## [TASK TO CARRY OUT]
When you write out the listing below, keep each word exactly as it stands and drop the pictures.

******************************

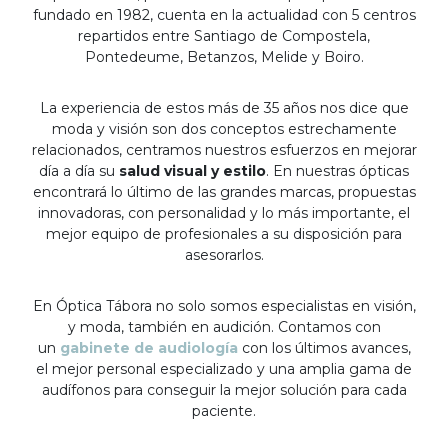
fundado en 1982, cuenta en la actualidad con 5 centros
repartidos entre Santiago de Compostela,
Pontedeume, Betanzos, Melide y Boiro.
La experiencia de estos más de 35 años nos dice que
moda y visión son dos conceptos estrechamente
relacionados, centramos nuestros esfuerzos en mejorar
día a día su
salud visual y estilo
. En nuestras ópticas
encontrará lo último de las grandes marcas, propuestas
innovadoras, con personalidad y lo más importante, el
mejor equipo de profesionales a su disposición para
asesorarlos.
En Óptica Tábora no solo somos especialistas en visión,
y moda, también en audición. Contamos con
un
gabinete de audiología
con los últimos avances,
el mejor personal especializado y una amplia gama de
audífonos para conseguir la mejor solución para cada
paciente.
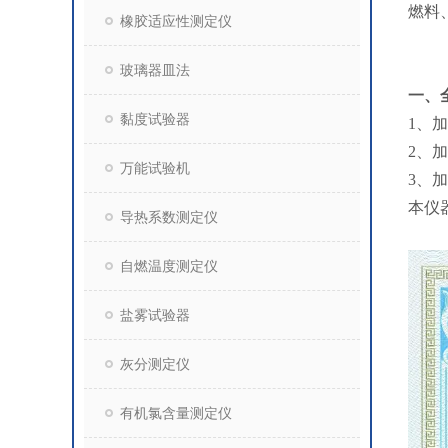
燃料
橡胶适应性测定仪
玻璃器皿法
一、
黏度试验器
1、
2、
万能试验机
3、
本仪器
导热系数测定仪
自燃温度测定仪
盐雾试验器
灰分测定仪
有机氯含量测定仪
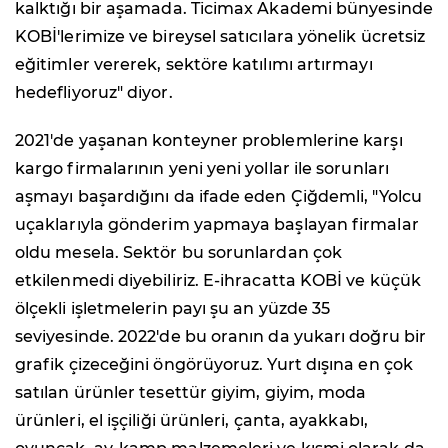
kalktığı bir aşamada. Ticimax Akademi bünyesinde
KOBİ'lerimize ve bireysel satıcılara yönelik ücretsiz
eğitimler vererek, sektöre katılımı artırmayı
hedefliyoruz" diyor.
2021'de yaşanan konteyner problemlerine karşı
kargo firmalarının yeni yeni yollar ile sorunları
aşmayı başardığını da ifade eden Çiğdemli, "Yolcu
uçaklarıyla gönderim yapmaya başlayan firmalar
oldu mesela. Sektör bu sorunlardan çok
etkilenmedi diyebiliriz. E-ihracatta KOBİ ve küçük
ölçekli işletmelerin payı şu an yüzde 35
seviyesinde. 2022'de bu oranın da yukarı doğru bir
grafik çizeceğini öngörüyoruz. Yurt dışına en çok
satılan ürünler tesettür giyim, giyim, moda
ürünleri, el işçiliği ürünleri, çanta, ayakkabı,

******************************

## [SOLUTION TO THE PROBLEM]
fundado en 1982, cuenta en la actualidad con 5 centros
repartidos entre Santiago de Compostela,
Pontedeume, Betanzos, Melide y Boiro.
La experiencia de estos más de 35 años nos dice que
moda y visión son dos conceptos estrechamente
relacionados, centramos nuestros esfuerzos en mejorar
día a día su
salud visual y estilo
. En nuestras ópticas
encontrará lo último de las grandes marcas, propuestas
innovadoras, con personalidad y lo más importante, el
mejor equipo de profesionales a su disposición para
asesorarlos.
En Óptica Tábora no solo somos especialistas en visión,
y moda, también en audición. Contamos con
un
gabinete de audiología
con los últimos avances,
el mejor personal especializado y una amplia gama de
audífonos para conseguir la mejor solución para cada
paciente.
燃料
橡胶适应性测定仪
玻璃器皿法
一、
黏度试验器
1、
2、
万能试验机
3、
本仪器
导热系数测定仪
自燃温度测定仪
盐雾试验器
灰分测定仪
有机氯含量测定仪
kalktığı bir aşamada. Ticimax Akademi bünyesinde
KOBİ'lerimize ve bireysel satıcılara yönelik ücretsiz
eğitimler vererek, sektöre katılımı artırmayı
hedefliyoruz" diyor.
2021'de yaşanan konteyner problemlerine karşı
kargo firmalarının yeni yeni yollar ile sorunları
aşmayı başardığını da ifade eden Çiğdemli, "Yolcu
uçaklarıyla gönderim yapmaya başlayan firmalar
oldu mesela. Sektör bu sorunlardan çok
etkilenmedi diyebiliriz. E-ihracatta KOBİ ve küçük
ölçekli işletmelerin payı şu an yüzde 35
seviyesinde. 2022'de bu oranın da yukarı doğru bir
grafik çizeceğini öngörüyoruz. Yurt dışına en çok
satılan ürünler tesettür giyim, giyim, moda
ürünleri, el işçiliği ürünleri, çanta, ayakkabı,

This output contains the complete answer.